Under the Fifth Amendment's privilege against self-incrimination, when a person confesses in custodial interrogation, courts “determine whether such a suspect's confession is coerced or involuntary by examining the totality of the circumstances surrounding the ․ interrogation.” Murray v. Earle, 405 F.3d 278, 288 (5th Cir.2005) (citing Fare v. Michael C., 442 U.S. 707, 99 S.Ct. 2560, 61 L.Ed.2d 197 (1979); Gachot v. Stadler, 298 F.3d 414, 418 (5th Cir.2002)). When the suspect is a child, the evaluation must consider his “age, experience, education, background, and intelligence, and [inquire] into whether he has the capacity to understand the warnings given him, the nature of his Fifth Amendment rights, and the consequences of waiving those rights.” Michael C., 442 U.S. at 725, 99 S.Ct. 2560. Police must take special care to ensure the voluntariness of a minor suspect's confession:
If counsel was not present for some permissible reason when an admission was obtained, the greatest care must be taken to assure that the admission was voluntary, in the sense not only that it was not coerced or suggested, but also that it was not the product of ignorance of rights or of adolescent fantasy, fright or despair.
In re Gault, 387 U.S. 1, 55, 87 S.Ct. 1428, 18 L.Ed.2d 527 (1967).

* * *

◆ JOB ◆
In the passage on juvenile confessions, what five traits of a child suspect must the voluntariness evaluation consider?

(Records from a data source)
* * *

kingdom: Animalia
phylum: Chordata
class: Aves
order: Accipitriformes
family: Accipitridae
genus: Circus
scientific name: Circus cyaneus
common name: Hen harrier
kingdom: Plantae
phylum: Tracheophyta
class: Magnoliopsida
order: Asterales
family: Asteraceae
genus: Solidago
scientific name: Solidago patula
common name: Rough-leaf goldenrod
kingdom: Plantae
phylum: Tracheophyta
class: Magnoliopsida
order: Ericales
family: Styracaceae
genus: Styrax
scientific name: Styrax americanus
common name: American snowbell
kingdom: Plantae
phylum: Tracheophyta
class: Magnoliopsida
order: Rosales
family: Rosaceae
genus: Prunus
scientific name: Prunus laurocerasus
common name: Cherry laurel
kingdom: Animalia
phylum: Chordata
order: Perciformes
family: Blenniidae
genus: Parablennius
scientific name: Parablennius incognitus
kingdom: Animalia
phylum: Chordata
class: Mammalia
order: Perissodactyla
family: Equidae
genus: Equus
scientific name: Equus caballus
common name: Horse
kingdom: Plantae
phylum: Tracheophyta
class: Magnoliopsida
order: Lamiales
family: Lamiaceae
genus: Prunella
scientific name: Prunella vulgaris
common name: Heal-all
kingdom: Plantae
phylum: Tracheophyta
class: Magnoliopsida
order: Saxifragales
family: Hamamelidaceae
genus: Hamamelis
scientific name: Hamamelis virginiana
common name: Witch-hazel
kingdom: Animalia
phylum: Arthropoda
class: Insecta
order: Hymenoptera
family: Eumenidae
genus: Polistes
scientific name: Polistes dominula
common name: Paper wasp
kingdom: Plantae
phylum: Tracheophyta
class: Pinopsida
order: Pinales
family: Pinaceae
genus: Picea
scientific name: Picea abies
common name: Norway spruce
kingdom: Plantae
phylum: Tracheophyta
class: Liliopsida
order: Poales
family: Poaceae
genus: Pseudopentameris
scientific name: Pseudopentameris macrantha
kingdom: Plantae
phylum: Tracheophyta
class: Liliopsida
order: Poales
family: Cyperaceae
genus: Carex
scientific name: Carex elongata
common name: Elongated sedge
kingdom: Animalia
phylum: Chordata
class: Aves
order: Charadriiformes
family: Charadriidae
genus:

* * *

◆ REPLY ◆
His age, experience, education, background, and intelligence.